A vontade de congelar a memória intacta do 25 de abril será maior do que a vontade de descongelar o que falhou? Uma Europa democrática escrava dos EUA (um Papão Democrático); da Rússia (um Lobo mascarado de Avozinha); da China (uma ditadura que ninguém desafia). Somos a sociedade do “made in China”, do come e cospe, do não é nada connosco. Somos democratas que alimentam ditaduras. Mas o que pode Portugal contra o mundo? Se calhar não pode nada, mas na descida da Avenida da Liberdade, quase que parece que podemos tudo, somos a reencarnação da mudança, do dinamismo, da luta, da revolta. Mas eis que acordamos na manhã seguinte, ainda adormecidos na calmaria que restou da festa, e tudo se reorganiza na mesma pasmaceira.

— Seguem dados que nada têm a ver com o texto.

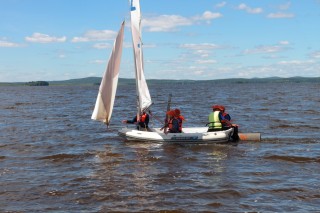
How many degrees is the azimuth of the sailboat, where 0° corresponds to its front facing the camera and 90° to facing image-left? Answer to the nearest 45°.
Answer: approximately 90°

E se é fácil deixarmos de ser reféns do mundo? Não é. Mas “mudam-se os tempos, mudam-se as vontades, muda-se o ser, muda-se a confiança…”. Nos 500 anos de Camões, quase ignorámos as celebrações do poeta que, não por acaso, vislumbrou, com séculos de avanço, essa imagem tão portuguesa: “Oh, maldito o primeiro que, no mundo, nas ondas vela pôs em seco lenho!” O velho do Restelo que vive em cada um de nós não deixa morrer o conforto da revolução que já se fez, mas treme que nem varas de embarcar na próxima.